Document section:
The writing of this has taken place over the past 15 years. Over that time there have been some very deep valleys designed, it would seem in the purposes of God, not only to test the content, but to deepen and focus it.
To understand someone, you have to get where he is, you have to "do" him. Certainly this is true in connection with The Word of God, "It's not the hearers but the doers who understand". In a sense then, it's not the hearers of Jesus, but the doers of Jesus who understand Him, and so Jesus boils it all down to "Get away from Me you evil doers, I never knew you". No intimacy; no relationship; no understanding of what He is all about or where He is coming from. The same could be said for Paul, as an instrument in the writing of the Word, you have to "do" Paul, to understand Paul.
Most specifically, the present insight or revelation has to do with Paul's highest priority, not at the beginning of his ministry, but the end. In the end when his depth of insight and revelation was at the full, and before he no longer had any choice about where he went or what he did. In the end, the last time he had a choice about where to go, his highest priority was to get to Jerusalem, if possible in time for Pentecost.

Collected data:
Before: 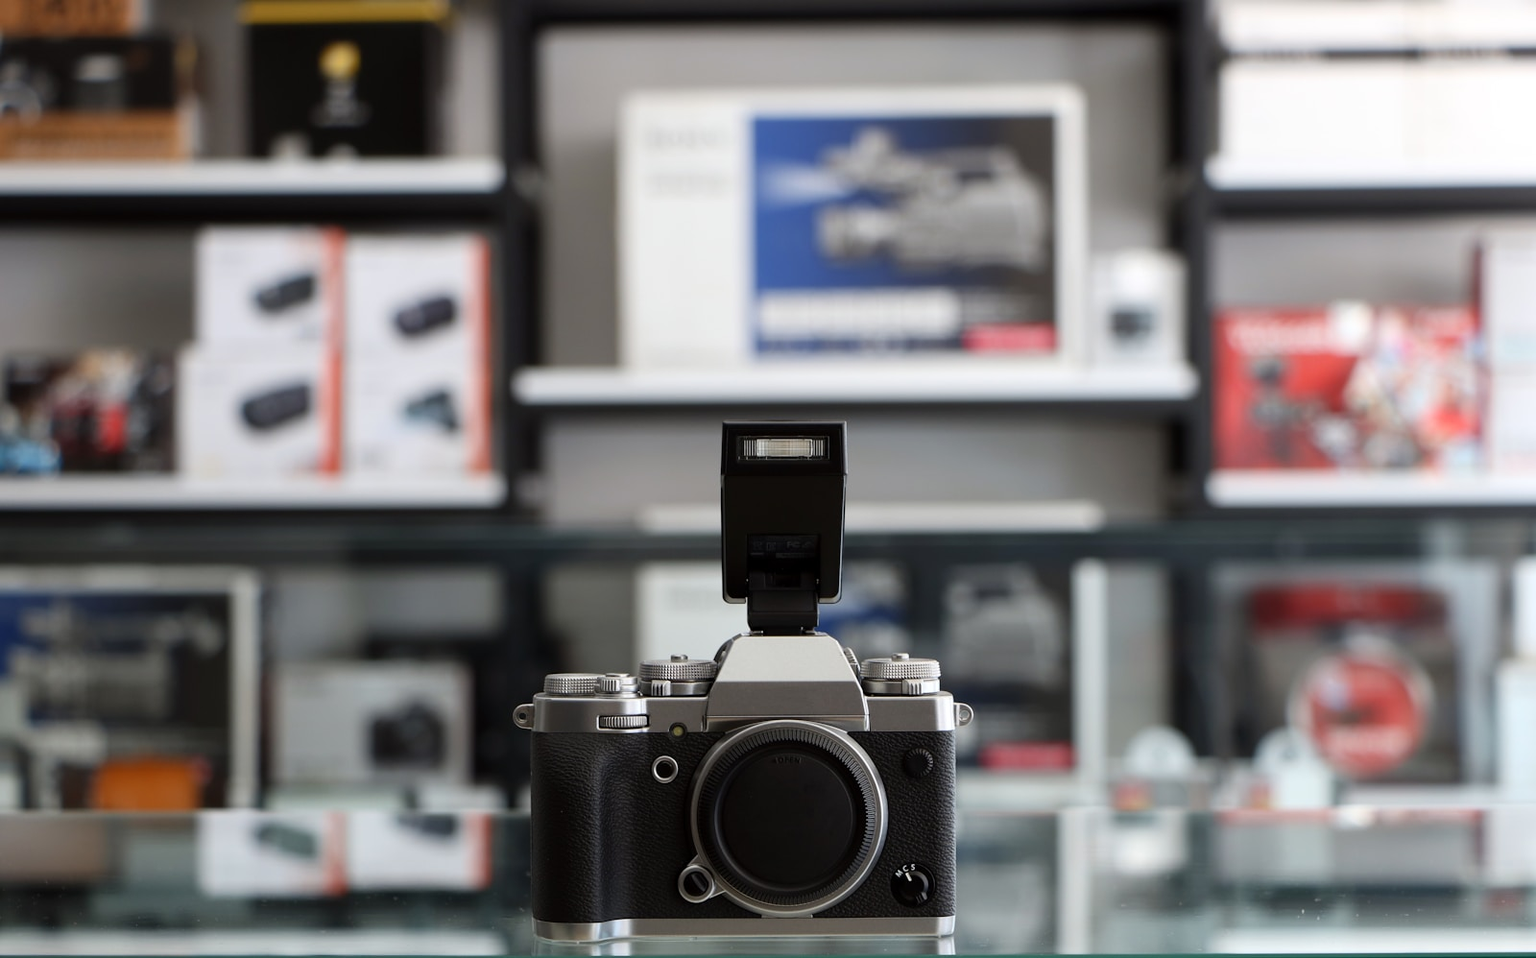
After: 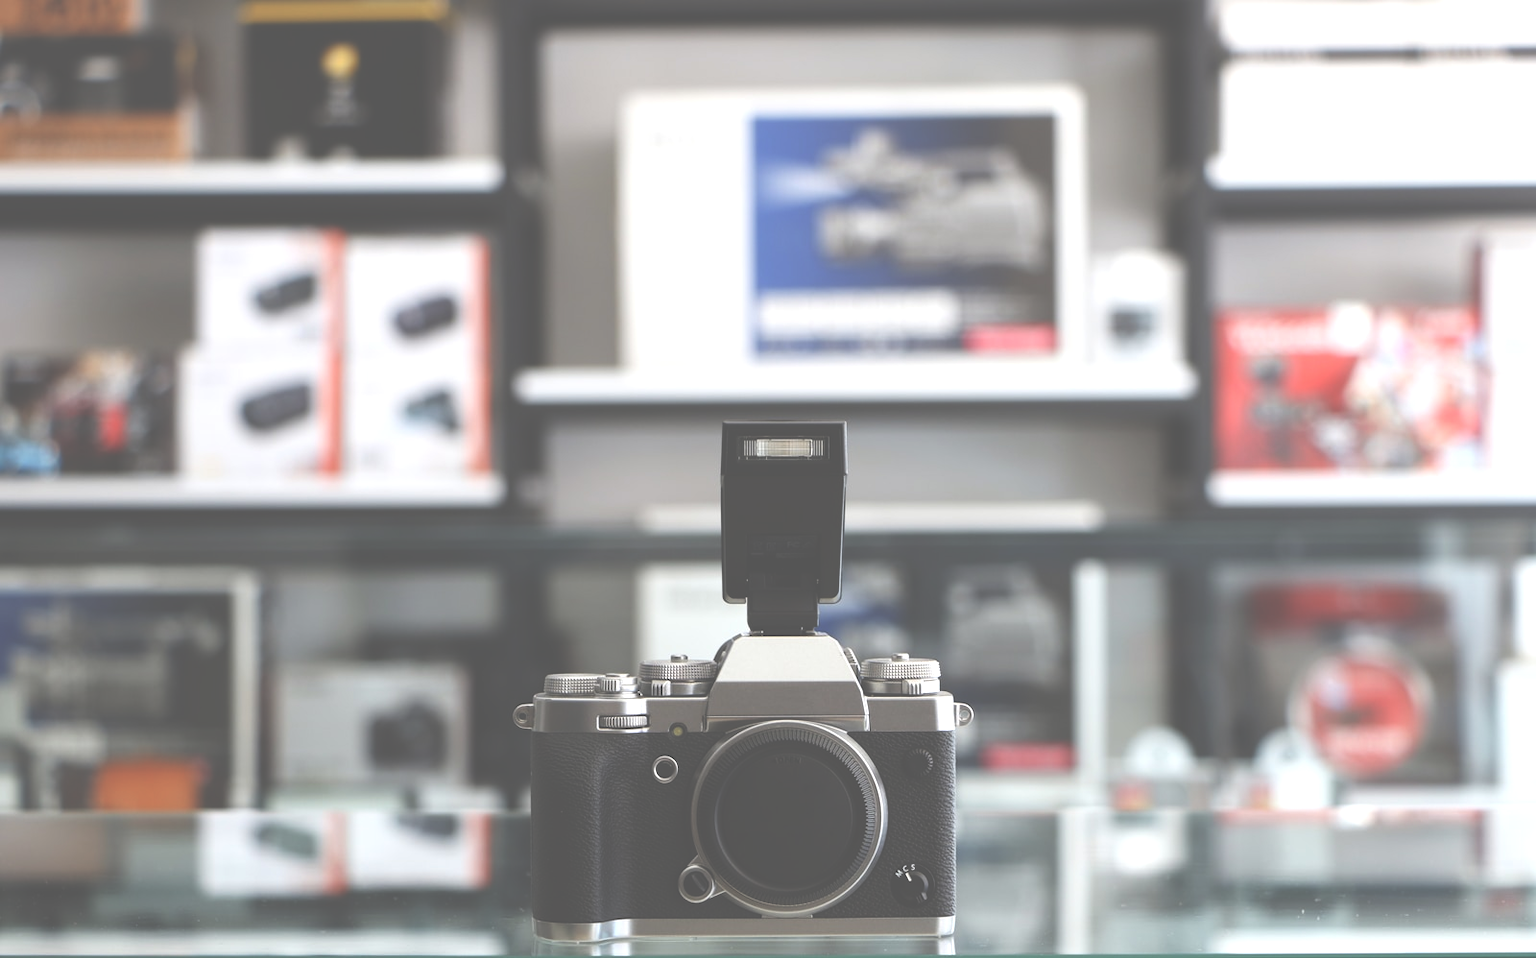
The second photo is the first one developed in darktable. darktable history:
exposure: black level correction -0.07, exposure 0.502 EV, compensate exposure bias true, compensate highlight preservation false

The request: Return the entire passage above about understanding Paul by "doing" him, word for word.

Task answer:
The writing of this has taken place over the past 15 years. Over that time there have been some very deep valleys designed, it would seem in the purposes of God, not only to test the content, but to deepen and focus it.
To understand someone, you have to get where he is, you have to "do" him. Certainly this is true in connection with The Word of God, "It's not the hearers but the doers who understand". In a sense then, it's not the hearers of Jesus, but the doers of Jesus who understand Him, and so Jesus boils it all down to "Get away from Me you evil doers, I never knew you". No intimacy; no relationship; no understanding of what He is all about or where He is coming from. The same could be said for Paul, as an instrument in the writing of the Word, you have to "do" Paul, to understand Paul.
Most specifically, the present insight or revelation has to do with Paul's highest priority, not at the beginning of his ministry, but the end. In the end when his depth of insight and revelation was at the full, and before he no longer had any choice about where he went or what he did. In the end, the last time he had a choice about where to go, his highest priority was to get to Jerusalem, if possible in time for Pentecost.